不知不覺之間,在神魂的長久悸動之中,楚維陽於忘我的意境裏麵,自顧自的通悟,並且以五髒爐火精煉了春分劍意!
這春時六劍之中唯一的養神之劍,也是風骨之劍!
是自己的神,是自己的風骨,是楚維陽行走在前世今生裏的根!
這一刻,楚維陽仍舊自顧自的感動莫名著。
身後的籮筐中,馬管事已經快把眼珠子都瞪出來了。
雖然明白楚維陽的劍道修行方式迥異,但是這樣吃飯喝水一樣的領悟了六正劍意之一,仍舊教馬管事有著某種莫名其妙的驚詫,這會兒,馬管事看得直嘬牙花子,他想宰了楚維陽,又或者是宰了自己的心,怕是都有了!

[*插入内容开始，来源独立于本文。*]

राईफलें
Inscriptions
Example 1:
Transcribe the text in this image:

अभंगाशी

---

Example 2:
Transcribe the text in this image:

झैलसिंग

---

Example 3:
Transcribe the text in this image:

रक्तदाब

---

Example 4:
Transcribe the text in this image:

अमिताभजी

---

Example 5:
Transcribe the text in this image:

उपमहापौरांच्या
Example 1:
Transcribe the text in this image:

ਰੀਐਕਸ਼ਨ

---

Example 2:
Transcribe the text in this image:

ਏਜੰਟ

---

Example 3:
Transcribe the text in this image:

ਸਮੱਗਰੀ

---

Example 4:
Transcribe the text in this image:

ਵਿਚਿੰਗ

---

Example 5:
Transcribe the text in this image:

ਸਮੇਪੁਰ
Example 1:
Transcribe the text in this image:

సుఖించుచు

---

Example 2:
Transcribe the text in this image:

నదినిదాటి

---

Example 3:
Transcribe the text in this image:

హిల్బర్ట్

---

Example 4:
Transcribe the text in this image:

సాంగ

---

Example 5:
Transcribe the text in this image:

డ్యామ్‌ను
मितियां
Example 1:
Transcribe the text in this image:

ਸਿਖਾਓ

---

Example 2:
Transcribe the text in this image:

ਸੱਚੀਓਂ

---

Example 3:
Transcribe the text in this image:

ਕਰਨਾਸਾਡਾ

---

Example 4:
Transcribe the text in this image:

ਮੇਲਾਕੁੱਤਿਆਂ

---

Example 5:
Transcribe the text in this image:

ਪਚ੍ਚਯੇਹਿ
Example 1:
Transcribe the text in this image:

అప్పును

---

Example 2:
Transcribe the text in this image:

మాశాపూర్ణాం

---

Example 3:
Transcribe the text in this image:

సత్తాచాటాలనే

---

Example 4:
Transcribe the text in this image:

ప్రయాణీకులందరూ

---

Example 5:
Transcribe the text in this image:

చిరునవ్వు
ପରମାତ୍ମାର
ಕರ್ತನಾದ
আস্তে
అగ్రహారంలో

漸漸收拾好了心神,楚維陽這才緩緩推開門,走進了摘風樓中。
幾間算不上寬敞的臥房,正中央麻雀大小的空間裏,幾張木椅,一張方桌,不加雕飾,質樸古拙。
可隻是這樣,四下裏看了看,楚維陽便繼續有了股想要落淚的衝動。
可到底還是忍住了。
長久的歎息之後,楚維陽將籮筐放在了一張木椅前麵,馬管事雙手撐著籮筐的邊沿翻了出來,自顧自的坐在了木椅上。
這一刻,連馬管事的臉上都滿是感慨的表情。
他臉色仍舊蒼白,有長久的痛楚與內心的複雜不甘折磨著他的心神,但這一刻坐在木椅上,他像是從某種泥濘裏又艱難的探出了半個身子。

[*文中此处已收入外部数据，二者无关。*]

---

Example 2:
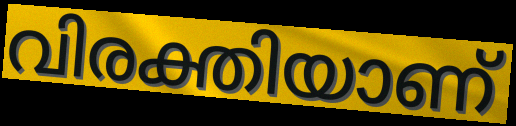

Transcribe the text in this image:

വിരക്തിയാണ്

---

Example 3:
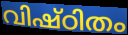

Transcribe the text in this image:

വിഷ്ഠിതം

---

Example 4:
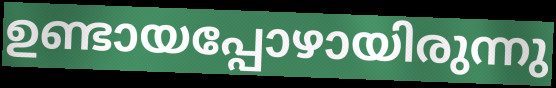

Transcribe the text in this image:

ഉണ്ടായപ്പോഴായിരുന്നു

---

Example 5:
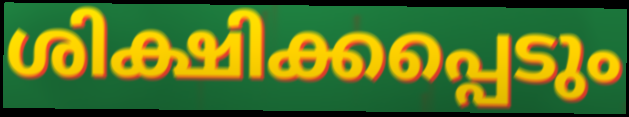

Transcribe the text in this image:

ശിക്ഷിക്കപ്പെടും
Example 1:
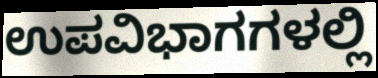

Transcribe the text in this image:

ಉಪವಿಭಾಗಗಳಲ್ಲಿ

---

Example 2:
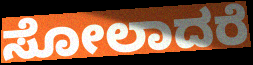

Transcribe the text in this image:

ಸೋಲಾದರೆ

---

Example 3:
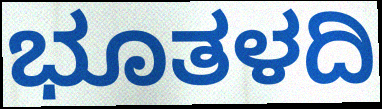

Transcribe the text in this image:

ಭೂತಳದಿ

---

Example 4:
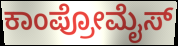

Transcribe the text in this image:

ಕಾಂಪ್ರೋಮೈಸ್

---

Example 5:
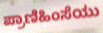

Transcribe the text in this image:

ಪ್ರಾಣಿಹಿಂಸೆಯು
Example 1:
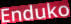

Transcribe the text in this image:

Enduko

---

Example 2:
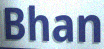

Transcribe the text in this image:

Bhan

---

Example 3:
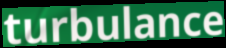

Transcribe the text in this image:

turbulance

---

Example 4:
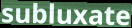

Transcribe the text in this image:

subluxate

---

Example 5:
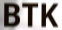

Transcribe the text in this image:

BTK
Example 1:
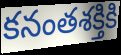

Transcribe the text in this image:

కనంతశక్తికి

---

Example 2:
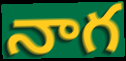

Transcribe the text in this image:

నాగ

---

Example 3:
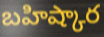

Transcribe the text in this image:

బహిష్కార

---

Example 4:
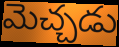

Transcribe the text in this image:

మెచ్చడు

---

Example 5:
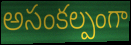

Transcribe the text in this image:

అసంకల్పంగా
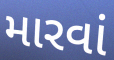
મારવાં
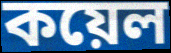
কয়েল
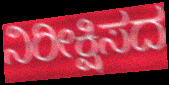
ನಿರೀಕ್ಷಿಸದ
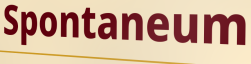
Spontaneum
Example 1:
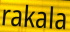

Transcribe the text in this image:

rakala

兩個人在這一刻似乎有了想通的感慨,仿佛都在這一刻全了些人的模樣。
略顯僵硬的轉了個身,楚維陽尋著一間臥房走去,隻簡簡單單的幾步路,楚維陽卻走了幾個踉蹌,這才艱難的扶住了門框。
“休息了。”
說不清楚多少年過去了,許是楚維陽也沒有想到過,有朝一日,還能在這蒼茫人世裏得一場安眠。
……
翌日。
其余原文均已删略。